Astronaut Michael J. Bloomfield grew up in Lake Fenton (his address was officially Linden, Michigan, and he was born in Flint).
==Communities==
- Lakeside is an unincorporated community on the east side of Lake Fenton at , a short distance north of Fenton.
- Bayport Park is an unincorporated community on the north side of Lake Fenton at with elevation at 889 ft.

==Geography==
The Lake Fenton CDP occupies the northeast corner of Fenton Township, bordered to the north by Mundy Township, to the west by the rest of Fenton Township, to the south by the city of Fenton, and to the east by Holly Township in Oakland County. All but the southern end of Lake Fenton, the water body, is located within the Lake Fenton CDP; the southern end of the lake is in the city of Fenton. Other lakes in the CDP include Petts Lake, Crooked Lake, McCully Lake, Dollar Lake, Little Long Lake, and Barnum Lake. According to the United States Census Bureau, the CDP has a total area of 18.6 km2, of which 14.3 km2 is land and 4.4 km2, or 23.51%, is water.
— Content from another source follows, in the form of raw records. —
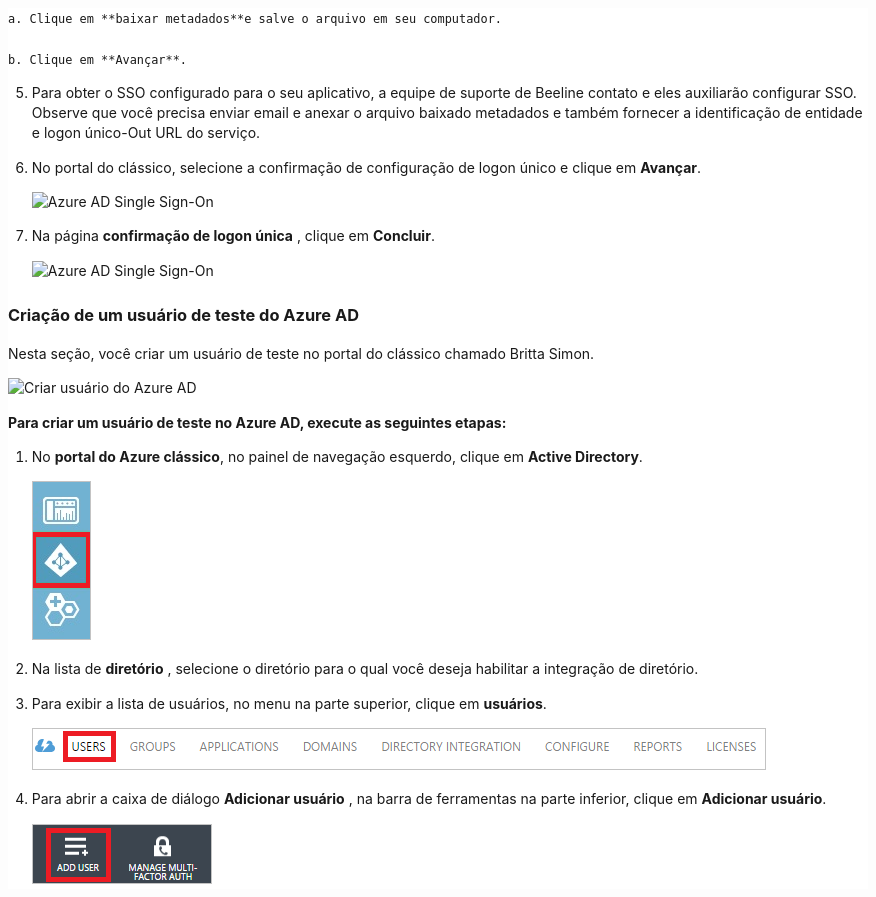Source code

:     a. Clique em **baixar metadados**e salve o arquivo em seu computador.

    b. Clique em **Avançar**.


5.  Para obter o SSO configurado para o seu aplicativo, a equipe de suporte de Beeline contato e eles auxiliarão configurar SSO. Observe que você precisa enviar email e anexar o arquivo baixado metadados e também fornecer a identificação de entidade e logon único-Out URL do serviço.
  
6. No portal do clássico, selecione a confirmação de configuração de logon único e clique em **Avançar**.
    
    ![Azure AD Single Sign-On][10]

7. Na página **confirmação de logon única** , clique em **Concluir**.  
    
    ![Azure AD Single Sign-On][11]



### <a name="creating-an-azure-ad-test-user"></a>Criação de um usuário de teste do Azure AD
Nesta seção, você criar um usuário de teste no portal do clássico chamado Britta Simon.


![Criar usuário do Azure AD][20]

**Para criar um usuário de teste no Azure AD, execute as seguintes etapas:**

1. No **portal do Azure clássico**, no painel de navegação esquerdo, clique em **Active Directory**.
    
    ![Criação de um usuário de teste do Azure AD](./media/active-directory-saas-beeline-tutorial/create_aaduser_09.png) 

2. Na lista de **diretório** , selecione o diretório para o qual você deseja habilitar a integração de diretório.

3. Para exibir a lista de usuários, no menu na parte superior, clique em **usuários**.
    
    ![Criação de um usuário de teste do Azure AD](./media/active-directory-saas-beeline-tutorial/create_aaduser_03.png) 

4. Para abrir a caixa de diálogo **Adicionar usuário** , na barra de ferramentas na parte inferior, clique em **Adicionar usuário**.

    ![Criação de um usuário de teste do Azure AD](./media/active-directory-saas-beeline-tutorial/create_aaduser_04.png) 


[1]: ./media/active-directory-saas-beeline-tutorial/tutorial_general_01.png
[2]: ./media/active-directory-saas-beeline-tutorial/tutorial_general_02.png
[3]: ./media/active-directory-saas-beeline-tutorial/tutorial_general_03.png
[4]: ./media/active-directory-saas-beeline-tutorial/tutorial_general_04.png
[6]: ./media/active-directory-saas-beeline-tutorial/tutorial_general_05.png
[10]: ./media/active-directory-saas-beeline-tutorial/tutorial_general_06.png
[11]: ./media/active-directory-saas-beeline-tutorial/tutorial_general_07.png
[20]: ./media/active-directory-saas-beeline-tutorial/tutorial_general_100.png
[200]: ./media/active-directory-saas-beeline-tutorial/tutorial_general_200.png
[201]: ./media/active-directory-saas-beeline-tutorial/tutorial_general_201.png
[203]: ./media/active-directory-saas-beeline-tutorial/tutorial_general_203.png
[204]: ./media/active-directory-saas-beeline-tutorial/tutorial_general_204.png
[205]: ./media/active-directory-saas-beeline-tutorial/tutorial_general_205.png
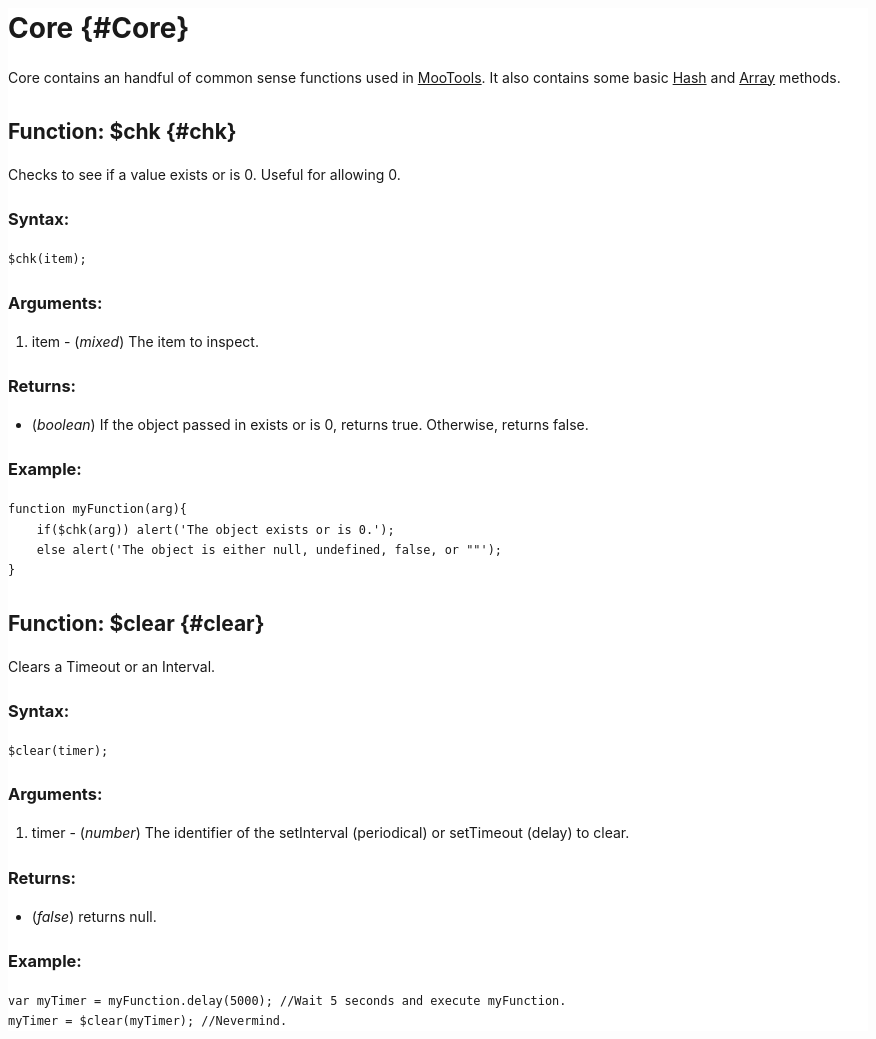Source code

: Core {#Core}
============

Core contains an handful of common sense functions used in [MooTools](http://mootools.net).
It also contains some basic [Hash][] and [Array][] methods.



Function: $chk {#chk}
---------------------

Checks to see if a value exists or is 0. Useful for allowing 0.

### Syntax:

	$chk(item);

### Arguments:

1. item - (*mixed*) The item to inspect.

### Returns:

* (*boolean*) If the object passed in exists or is 0, returns true. Otherwise, returns false.

### Example:

	function myFunction(arg){
		if($chk(arg)) alert('The object exists or is 0.');
		else alert('The object is either null, undefined, false, or ""');
	}



Function: $clear {#clear}
-------------------------

Clears a Timeout or an Interval.

### Syntax:

	$clear(timer);

### Arguments:

1. timer - (*number*) The identifier of the setInterval (periodical) or setTimeout (delay) to clear.

### Returns:

* (*false*) returns null.

### Example:

	var myTimer = myFunction.delay(5000); //Wait 5 seconds and execute myFunction.
	myTimer = $clear(myTimer); //Nevermind.


[Function:bind]: /Native/Function/#Function:bind
[Function:delay]: /Native/Function/#Function:delay
[Function:periodical]: /Native/Function/#Function:periodical
[Hash]: /Native/Hash
[Array]: /Native/Array
[MDC Array:forEach]: http://developer.mozilla.org/en/docs/Core_JavaScript_1.5_Reference:Global_Objects:Array:forEach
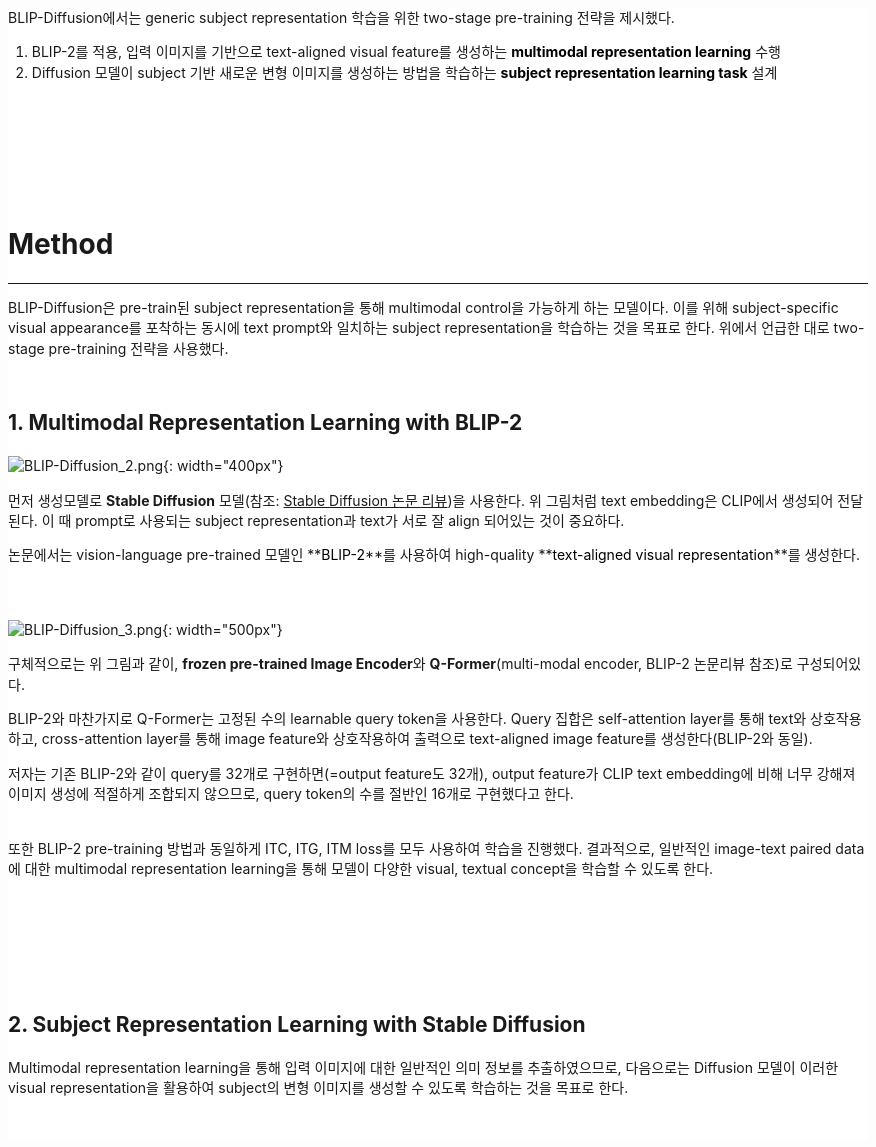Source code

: BLIP-Diffusion에서는 generic subject representation 학습을 위한 two-stage pre-training 전략을 제시했다. 

1. BLIP-2를 적용, 입력 이미지를 기반으로 text-aligned visual feature를 생성하는 **<mark style='background-color: var(--hl-green)'><span style='color: var(--text-color)'>multimodal representation learning</span></mark>** 수행
2. Diffusion 모델이 subject 기반 새로운 변형 이미지를 생성하는 방법을 학습하는 **<mark style='background-color: var(--hl-green)'><span style='color: var(--text-color)'>subject representation learning task</span></mark>** 설계
<br/><br/><br/><br/><br/><br/>

# Method

---

BLIP-Diffusion은 pre-train된 subject representation을 통해 multimodal control을 가능하게 하는 모델이다. 이를 위해 subject-specific visual appearance를 포착하는 동시에 text prompt와 일치하는 subject representation을 학습하는 것을 목표로 한다. 위에서 언급한 대로 two-stage pre-training 전략을 사용했다.
<br/><br/>

## 1. Multimodal Representation Learning with BLIP-2

![BLIP-Diffusion_2.png](https://github.com/cotes2020/jekyll-theme-chirpy/assets/34572874/b4c2200c-6c20-495d-a75f-68c128634bfa){: width="400px"}

먼저 생성모델로 **Stable Diffusion** 모델(참조: [Stable Diffusion 논문 리뷰](https://lunaleee.github.io/posts/stablediffusion/))을 사용한다. 위 그림처럼 text embedding은 CLIP에서 생성되어 전달된다. 이 때 prompt로 사용되는 subject representation과 text가 서로 잘 align 되어있는 것이 중요하다. 

논문에서는 vision-language pre-trained 모델인 **<mark style='background-color: var(--hl-yellow)'><span style='color: var(--text-color)'>BLIP-2</span></mark>**를 사용하여 high-quality **<mark style='background-color: var(--hl-yellow)'><span style='color: var(--text-color)'>text-aligned visual representation</span></mark>**를 생성한다.
<br/><br/><br/>

![BLIP-Diffusion_3.png](https://github.com/cotes2020/jekyll-theme-chirpy/assets/34572874/63899b32-eb88-44c4-9008-3f9b6fbb0799){: width="500px"}

구체적으로는 위 그림과 같이, **frozen pre-trained Image Encoder**와 **Q-Former**(multi-modal encoder, BLIP-2 논문리뷰 참조)로 구성되어있다. 

BLIP-2와 마찬가지로 Q-Former는 고정된 수의 learnable query token을 사용한다. Query 집합은 self-attention layer를 통해 text와 상호작용하고, cross-attention layer를 통해 image feature와 상호작용하여 출력으로 text-aligned image feature를 생성한다(BLIP-2와 동일).

저자는 기존 BLIP-2와 같이 query를 32개로 구현하면(=output feature도 32개), output feature가 CLIP text embedding에 비해 너무 강해져 이미지 생성에 적절하게 조합되지 않으므로, query token의 수를 절반인 16개로 구현했다고 한다.
<br/><br/>

또한 BLIP-2 pre-training 방법과 동일하게 ITC, ITG, ITM loss를 모두 사용하여 학습을 진행했다. 결과적으로, 일반적인 image-text paired data에 대한 multimodal representation learning을 통해 모델이 다양한 visual, textual concept을 학습할 수 있도록 한다.
<br/><br/><br/><br/><br/><br/>

## 2. Subject Representation Learning with Stable Diffusion

Multimodal representation learning을 통해 입력 이미지에 대한 일반적인 의미 정보를 추출하였으므로, 다음으로는 Diffusion 모델이 이러한 visual representation을 활용하여 subject의 변형 이미지를 생성할 수 있도록 학습하는 것을 목표로 한다.
<br/><br/><br/>
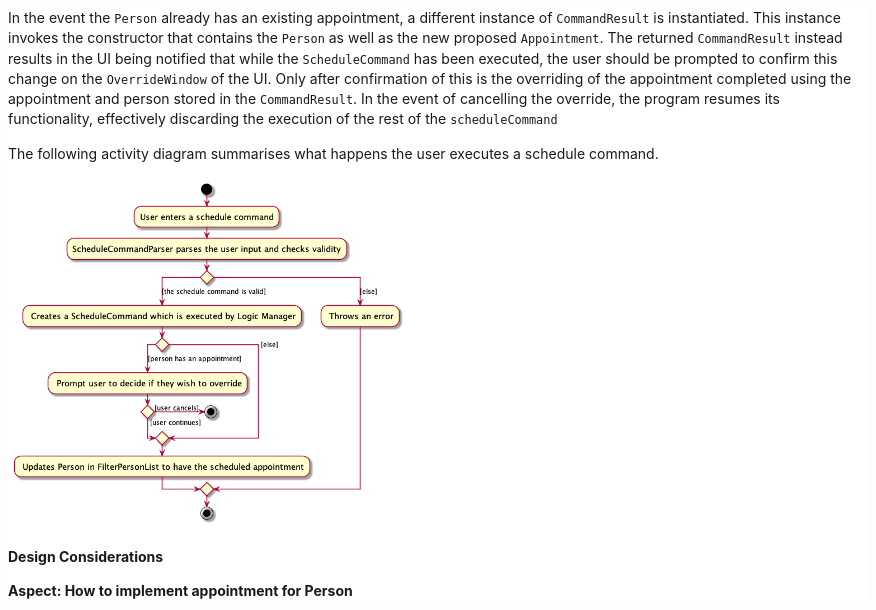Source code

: 
In the event the `Person` already has an existing appointment, a different instance of `CommandResult` is instantiated. This
instance invokes the constructor that contains the `Person` as well as the new proposed `Appointment`. The returned 
`CommandResult` instead results in the UI being notified that while the `ScheduleCommand` has been executed, the user
should be prompted to confirm this change on the `OverrideWindow` of the UI. Only after confirmation of this is the 
overriding of the appointment completed using the appointment and person stored in the `CommandResult`. In the event of
cancelling the override, the program resumes its functionality, effectively discarding the execution of the rest of the 
`scheduleCommand`

The following activity diagram summarises what happens the user executes a schedule command.

<img src="images/ScheduleActivityDiagram.png" width="400"/>

**Design Considerations**

**Aspect: How to implement appointment for Person**
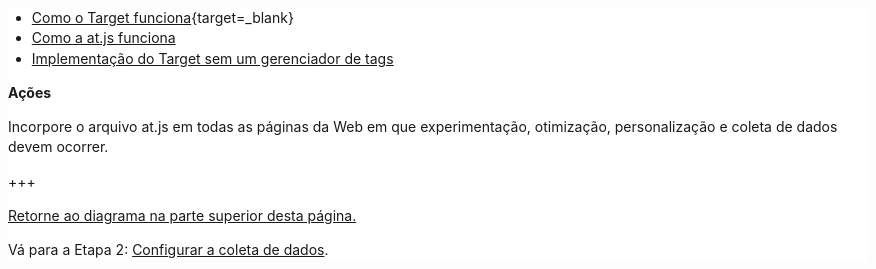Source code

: * [Como o Target funciona](https://experienceleague.adobe.com/docs/target/using/introduction/how-target-works.html?lang=pt-BR){target=_blank}
* [Como a at.js funciona](/help/dev/implement/client-side/atjs/how-atjs-works/how-atjs-works.md)
* [Implementação do Target sem um gerenciador de tags](/help/dev/implement/client-side/atjs/how-to-deployatjs/implement-target-without-a-tag-manager.md)

**Ações**

Incorpore o arquivo at.js em todas as páginas da Web em que experimentação, otimização, personalização e coleta de dados devem ocorrer.

+++

[Retorne ao diagrama na parte superior desta página.](#diagram)

Vá para a Etapa 2: [Configurar a coleta de dados](/help/dev/patterns/recs-atjs/data-collection.md).
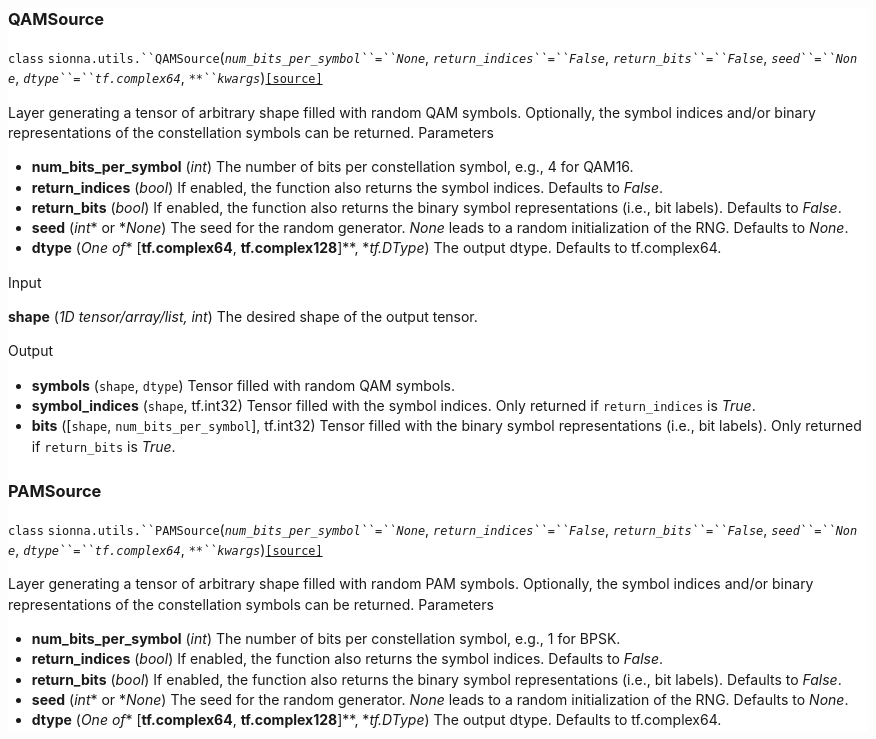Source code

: 
### QAMSource

`class` `sionna.utils.``QAMSource`(*`num_bits_per_symbol``=``None`*, *`return_indices``=``False`*, *`return_bits``=``False`*, *`seed``=``None`*, *`dtype``=``tf.complex64`*, *`**``kwargs`*)[`[source]`](../_modules/sionna/utils/misc.html#QAMSource)

Layer generating a tensor of arbitrary shape filled with random QAM symbols.
Optionally, the symbol indices and/or binary representations of the
constellation symbols can be returned.
Parameters

- **num_bits_per_symbol** (*int*)  The number of bits per constellation symbol, e.g., 4 for QAM16.
- **return_indices** (*bool*)  If enabled, the function also returns the symbol indices.
Defaults to <cite>False</cite>.
- **return_bits** (*bool*)  If enabled, the function also returns the binary symbol
representations (i.e., bit labels).
Defaults to <cite>False</cite>.
- **seed** (*int** or **None*)  The seed for the random generator.
<cite>None</cite> leads to a random initialization of the RNG.
Defaults to <cite>None</cite>.
- **dtype** (*One of** [**tf.complex64**, **tf.complex128**]**, **tf.DType*)  The output dtype. Defaults to tf.complex64.


Input

**shape** (*1D tensor/array/list, int*)  The desired shape of the output tensor.

Output

- **symbols** (`shape`, `dtype`)  Tensor filled with random QAM symbols.
- **symbol_indices** (`shape`, tf.int32)  Tensor filled with the symbol indices.
Only returned if `return_indices` is <cite>True</cite>.
- **bits** ([`shape`, `num_bits_per_symbol`], tf.int32)  Tensor filled with the binary symbol representations (i.e., bit labels).
Only returned if `return_bits` is <cite>True</cite>.


### PAMSource

`class` `sionna.utils.``PAMSource`(*`num_bits_per_symbol``=``None`*, *`return_indices``=``False`*, *`return_bits``=``False`*, *`seed``=``None`*, *`dtype``=``tf.complex64`*, *`**``kwargs`*)[`[source]`](../_modules/sionna/utils/misc.html#PAMSource)

Layer generating a tensor of arbitrary shape filled with random PAM symbols.
Optionally, the symbol indices and/or binary representations of the
constellation symbols can be returned.
Parameters

- **num_bits_per_symbol** (*int*)  The number of bits per constellation symbol, e.g., 1 for BPSK.
- **return_indices** (*bool*)  If enabled, the function also returns the symbol indices.
Defaults to <cite>False</cite>.
- **return_bits** (*bool*)  If enabled, the function also returns the binary symbol
representations (i.e., bit labels).
Defaults to <cite>False</cite>.
- **seed** (*int** or **None*)  The seed for the random generator.
<cite>None</cite> leads to a random initialization of the RNG.
Defaults to <cite>None</cite>.
- **dtype** (*One of** [**tf.complex64**, **tf.complex128**]**, **tf.DType*)  The output dtype. Defaults to tf.complex64.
From the center of the Lake Fenton CDP, it is 3.5 mi south to the center of Fenton city, and 12 mi north to downtown Flint, via Fenton Road.

==Demographics==

Historical population
| Census | Pop. | Note | %± |
| 2020 | 5,905 |  | — |
U.S. Decennial Census

===2020 census===
As of the 2020 census, Lake Fenton had a population of 5,905. The median age was 46.8 years. 18.6% of residents were under the age of 18 and 21.1% of residents were 65 years of age or older. For every 100 females there were 97.3 males, and for every 100 females age 18 and over there were 97.0 males age 18 and over.

90.2% of residents lived in urban areas, while 9.8% lived in rural areas.

There were 2,440 households in Lake Fenton, of which 26.7% had children under the age of 18 living in them. Of all households, 55.7% were married-couple households, 16.4% were households with a male householder and no spouse or partner present, and 20.4% were households with a female householder and no spouse or partner present. About 24.4% of all households were made up of individuals and 10.9% had someone living alone who was 65 years of age or older.

There were 2,652 housing units, of which 8.0% were vacant. The homeowner vacancy rate was 0.5% and the rental vacancy rate was 3.2%.

Racial composition as of the 2020 census
| Race | Number | Percent |
|---|---|---|
| White | 5,465 | 92.5% |
| Black or African American | 35 | 0.6% |
| American Indian and Alaska Native | 17 | 0.3% |
| Asian | 44 | 0.7% |
| Native Hawaiian and Other Pacific Islander | 4 | 0.1% |
| Some other race | 30 | 0.5% |
| Two or more races | 310 | 5.2% |
| Hispanic or Latino (of any race) | 159 | 2.7% |

===2000 census===
As of the 2000 census, there were 4,876 people, 1,886 households, and 1,433 families residing in the CDP. The population density was 884.3 PD/sqmi. There were 2,076 housing units at an average density of 376.5 /sqmi. The racial makeup of the CDP was 97.09% White, 0.25% Black or African American, 0.45% Native American, 0.66% Asian, 0.02% Pacific Islander, 0.27% from other races, and 1.27% from two or more races. 1.39% of the population were Hispanic or Latino of any race.

There were 1,886 households, out of which 31.2% had children under the age of 18 living with them, 64.8% were married couples living together, 7.2% had a female householder with no husband present, and 24.0% were non-families. 19.5% of all households were made up of individuals, and 6.2% had someone living alone who was 65 years of age or older. The average household size was 2.58 and the average family size was 2.97.

In the CDP, the population was spread out, with 23.6% under the age of 18, 7.1% from 18 to 24, 29.0% from 25 to 44, 29.2% from 45 to 64, and 11.1% who were 65 years of age or older. The median age was 40 years. For every 100 females there were 102.7 males. For every 100 females age 18 and over, there were 102.0 males.

The median income for a household in the CDP was $67,885, and the median income for a family was $82,366. Males had a median income of $54,559 versus $32,804 for females. The per capita income for the CDP was $32,717. 3.2% of the population and 1.0% of families were below the poverty line. Out of the total population, 1.1% of those under the age of 18 and 4.7% of those 65 and older were living below the poverty line.